Rich Relationships

 

This Book Is for You If…

✔ You want stronger professional relationships without feeling transactional or performative. 

✔ You care deeply about connection but feel unsure how to invest your time and energy wisely. 

✔ You want to grow your business while staying aligned, generous, and grounded in who you are. 

This book reorganizes how you see people, connection, and your own capacity to add value. 

The Beliefs That Shape Our Relationships

Book Review & Reflection by Lindsay Smith, LCSW

Rich Relationships: Create a Million-Dollar Network For Your Business

by Selena Soo

 

Mood of the Book:

Clear, Generous, Practical

 

5 Gems to Fuel Growth…

Rich relationships start with how we relate to ourselves.

The shift I needed: We don’t need to prove our worth in relationships. When we trust our inherent value, we show up more openly, confidently, and generously.

Rich relationships with others are built on the foundation of a rich relationship with ourselves. There have been seasons in my business where I was leading confidently on the outside while still internally questioning whether I was offering enough, doing enough, or being enough. Those questions subtly shape how we show up.

What’s been healing is strengthening the belief that I am lovable, valuable, and capable just as I am, independent of outcomes or performance. When I trust that, it lessens my need to scan for validation and increases my ability to relate from a grounded place. In my businesses, this has changed how I lead conversations, build partnerships, and show up in rooms where I once felt pressure to impress. Contribution becomes natural instead of effortful, and relationships feel mutual rather than something I have to earn.

Presence is one of the most generous things we can offer.

The shift I needed: We don’t need to do more or know more to stand out in relationships; we just need to be fully present.

I’ve always valued connection, but this idea helped me see presence as a form of generosity. In my work, whether with clients, team members, or fellow entrepreneurs, I’ve seen how quickly trust forms when someone feels fully seen. When I slow down, listen closely, and give my full mental and visual attention, conversations deepen almost immediately.

- _Data_:
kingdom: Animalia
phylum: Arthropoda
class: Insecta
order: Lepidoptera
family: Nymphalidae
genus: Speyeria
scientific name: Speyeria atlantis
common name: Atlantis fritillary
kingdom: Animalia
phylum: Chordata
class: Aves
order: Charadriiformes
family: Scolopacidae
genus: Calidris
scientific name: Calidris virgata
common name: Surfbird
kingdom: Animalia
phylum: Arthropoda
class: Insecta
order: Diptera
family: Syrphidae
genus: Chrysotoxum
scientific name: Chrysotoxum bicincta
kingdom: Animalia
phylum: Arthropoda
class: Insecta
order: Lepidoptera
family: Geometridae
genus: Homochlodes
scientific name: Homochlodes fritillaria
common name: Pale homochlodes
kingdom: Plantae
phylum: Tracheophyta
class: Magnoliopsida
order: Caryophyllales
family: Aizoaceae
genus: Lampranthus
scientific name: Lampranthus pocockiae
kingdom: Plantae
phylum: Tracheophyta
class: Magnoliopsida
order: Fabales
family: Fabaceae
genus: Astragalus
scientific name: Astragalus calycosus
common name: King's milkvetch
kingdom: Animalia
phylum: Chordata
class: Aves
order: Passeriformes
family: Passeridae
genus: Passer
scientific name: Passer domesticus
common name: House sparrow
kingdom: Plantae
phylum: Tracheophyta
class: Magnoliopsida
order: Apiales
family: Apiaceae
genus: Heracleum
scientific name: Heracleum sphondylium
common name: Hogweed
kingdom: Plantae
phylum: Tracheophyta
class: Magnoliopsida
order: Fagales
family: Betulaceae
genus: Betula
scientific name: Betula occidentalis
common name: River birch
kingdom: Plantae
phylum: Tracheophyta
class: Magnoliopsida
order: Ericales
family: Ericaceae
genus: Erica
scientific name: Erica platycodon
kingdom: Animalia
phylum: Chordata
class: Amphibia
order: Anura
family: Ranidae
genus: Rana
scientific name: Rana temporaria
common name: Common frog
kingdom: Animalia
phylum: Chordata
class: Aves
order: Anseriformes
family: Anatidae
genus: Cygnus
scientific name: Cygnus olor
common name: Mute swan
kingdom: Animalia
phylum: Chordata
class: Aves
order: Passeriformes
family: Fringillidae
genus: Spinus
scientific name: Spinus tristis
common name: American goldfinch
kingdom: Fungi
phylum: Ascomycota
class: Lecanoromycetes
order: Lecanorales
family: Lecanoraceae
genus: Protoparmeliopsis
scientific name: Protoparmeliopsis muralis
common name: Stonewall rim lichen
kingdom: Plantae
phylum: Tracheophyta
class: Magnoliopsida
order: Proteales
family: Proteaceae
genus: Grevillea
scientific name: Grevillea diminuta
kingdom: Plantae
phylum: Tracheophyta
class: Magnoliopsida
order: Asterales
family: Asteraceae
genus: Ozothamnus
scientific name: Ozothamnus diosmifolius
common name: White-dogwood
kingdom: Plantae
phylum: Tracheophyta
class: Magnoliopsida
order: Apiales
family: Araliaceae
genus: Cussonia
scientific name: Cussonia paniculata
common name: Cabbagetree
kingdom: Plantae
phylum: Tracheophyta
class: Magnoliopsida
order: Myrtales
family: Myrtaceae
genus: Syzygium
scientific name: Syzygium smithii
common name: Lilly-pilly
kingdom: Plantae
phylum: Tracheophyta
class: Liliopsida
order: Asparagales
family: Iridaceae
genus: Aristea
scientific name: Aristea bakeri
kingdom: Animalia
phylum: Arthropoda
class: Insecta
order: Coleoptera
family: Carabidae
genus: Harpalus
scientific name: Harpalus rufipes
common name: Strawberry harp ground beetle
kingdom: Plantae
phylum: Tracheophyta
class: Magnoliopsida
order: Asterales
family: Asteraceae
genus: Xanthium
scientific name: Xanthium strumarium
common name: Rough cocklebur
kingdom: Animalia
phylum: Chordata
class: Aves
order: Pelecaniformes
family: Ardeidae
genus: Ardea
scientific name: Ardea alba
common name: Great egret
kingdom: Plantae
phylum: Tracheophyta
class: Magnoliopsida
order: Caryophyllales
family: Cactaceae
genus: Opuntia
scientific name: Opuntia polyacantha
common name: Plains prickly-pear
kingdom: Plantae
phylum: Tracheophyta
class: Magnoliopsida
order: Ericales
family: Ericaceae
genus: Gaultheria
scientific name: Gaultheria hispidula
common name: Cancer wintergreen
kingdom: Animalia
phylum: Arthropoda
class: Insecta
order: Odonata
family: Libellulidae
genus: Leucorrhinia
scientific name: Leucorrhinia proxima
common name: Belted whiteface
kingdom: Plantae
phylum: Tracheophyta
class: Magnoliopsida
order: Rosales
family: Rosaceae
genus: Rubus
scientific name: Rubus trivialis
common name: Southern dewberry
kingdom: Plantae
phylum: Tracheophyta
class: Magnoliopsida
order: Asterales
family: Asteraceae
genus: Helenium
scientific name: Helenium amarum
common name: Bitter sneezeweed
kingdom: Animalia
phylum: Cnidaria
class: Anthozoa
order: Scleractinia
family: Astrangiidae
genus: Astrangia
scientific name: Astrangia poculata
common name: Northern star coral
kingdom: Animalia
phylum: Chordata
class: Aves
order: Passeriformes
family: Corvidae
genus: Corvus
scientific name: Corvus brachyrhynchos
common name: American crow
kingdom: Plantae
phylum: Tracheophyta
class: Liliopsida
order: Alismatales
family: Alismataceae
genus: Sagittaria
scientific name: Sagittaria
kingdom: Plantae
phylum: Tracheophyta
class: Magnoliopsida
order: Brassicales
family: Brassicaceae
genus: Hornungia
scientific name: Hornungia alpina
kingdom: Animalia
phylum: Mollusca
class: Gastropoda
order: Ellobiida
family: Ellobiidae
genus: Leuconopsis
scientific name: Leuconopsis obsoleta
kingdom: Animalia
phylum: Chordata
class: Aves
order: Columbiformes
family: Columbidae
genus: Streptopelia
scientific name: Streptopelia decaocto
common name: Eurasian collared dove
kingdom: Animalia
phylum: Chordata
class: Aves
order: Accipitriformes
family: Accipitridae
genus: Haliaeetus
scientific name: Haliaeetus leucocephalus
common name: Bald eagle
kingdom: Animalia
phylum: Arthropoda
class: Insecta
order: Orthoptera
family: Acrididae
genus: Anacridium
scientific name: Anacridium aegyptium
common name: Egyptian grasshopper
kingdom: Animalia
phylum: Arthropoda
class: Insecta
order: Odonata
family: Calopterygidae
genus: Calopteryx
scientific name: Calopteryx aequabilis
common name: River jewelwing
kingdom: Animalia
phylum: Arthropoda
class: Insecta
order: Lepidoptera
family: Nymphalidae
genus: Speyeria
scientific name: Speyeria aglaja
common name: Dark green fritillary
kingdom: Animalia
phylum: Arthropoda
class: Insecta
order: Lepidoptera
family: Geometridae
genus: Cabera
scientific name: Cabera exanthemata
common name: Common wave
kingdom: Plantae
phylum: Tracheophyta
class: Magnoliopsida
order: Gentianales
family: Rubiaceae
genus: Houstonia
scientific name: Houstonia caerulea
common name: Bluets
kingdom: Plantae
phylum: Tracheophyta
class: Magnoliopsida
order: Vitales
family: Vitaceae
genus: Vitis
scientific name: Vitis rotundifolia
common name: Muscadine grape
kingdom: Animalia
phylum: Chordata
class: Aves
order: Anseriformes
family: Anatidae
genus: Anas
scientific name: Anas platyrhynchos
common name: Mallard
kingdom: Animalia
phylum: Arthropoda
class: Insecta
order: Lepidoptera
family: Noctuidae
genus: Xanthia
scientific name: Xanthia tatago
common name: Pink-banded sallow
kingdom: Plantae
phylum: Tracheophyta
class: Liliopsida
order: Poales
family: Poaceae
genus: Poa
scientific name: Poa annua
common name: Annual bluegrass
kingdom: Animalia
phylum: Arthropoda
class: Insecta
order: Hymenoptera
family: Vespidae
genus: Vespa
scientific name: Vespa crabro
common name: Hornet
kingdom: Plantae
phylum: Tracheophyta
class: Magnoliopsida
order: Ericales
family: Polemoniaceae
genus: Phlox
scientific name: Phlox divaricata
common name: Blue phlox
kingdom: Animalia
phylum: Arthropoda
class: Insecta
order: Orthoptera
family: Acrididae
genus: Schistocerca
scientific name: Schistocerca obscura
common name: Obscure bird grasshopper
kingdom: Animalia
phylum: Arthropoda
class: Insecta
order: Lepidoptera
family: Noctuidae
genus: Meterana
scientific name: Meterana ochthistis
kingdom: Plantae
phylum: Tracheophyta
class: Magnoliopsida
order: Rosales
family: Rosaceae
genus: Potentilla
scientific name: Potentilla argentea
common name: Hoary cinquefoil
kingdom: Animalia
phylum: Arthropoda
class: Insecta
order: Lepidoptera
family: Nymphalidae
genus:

- _Challenges_:
**A.** Which three words does the book review give for the mood of the book?
**B.** Retype everything in the book review from "I’ve always valued" down to "deepen almost immediately.".

- _Task-by-task results_:
**A.** Clear, Generous, Practical

**B.**
I’ve always valued connection, but this idea helped me see presence as a form of generosity. In my work, whether with clients, team members, or fellow entrepreneurs, I’ve seen how quickly trust forms when someone feels fully seen. When I slow down, listen closely, and give my full mental and visual attention, conversations deepen almost immediately.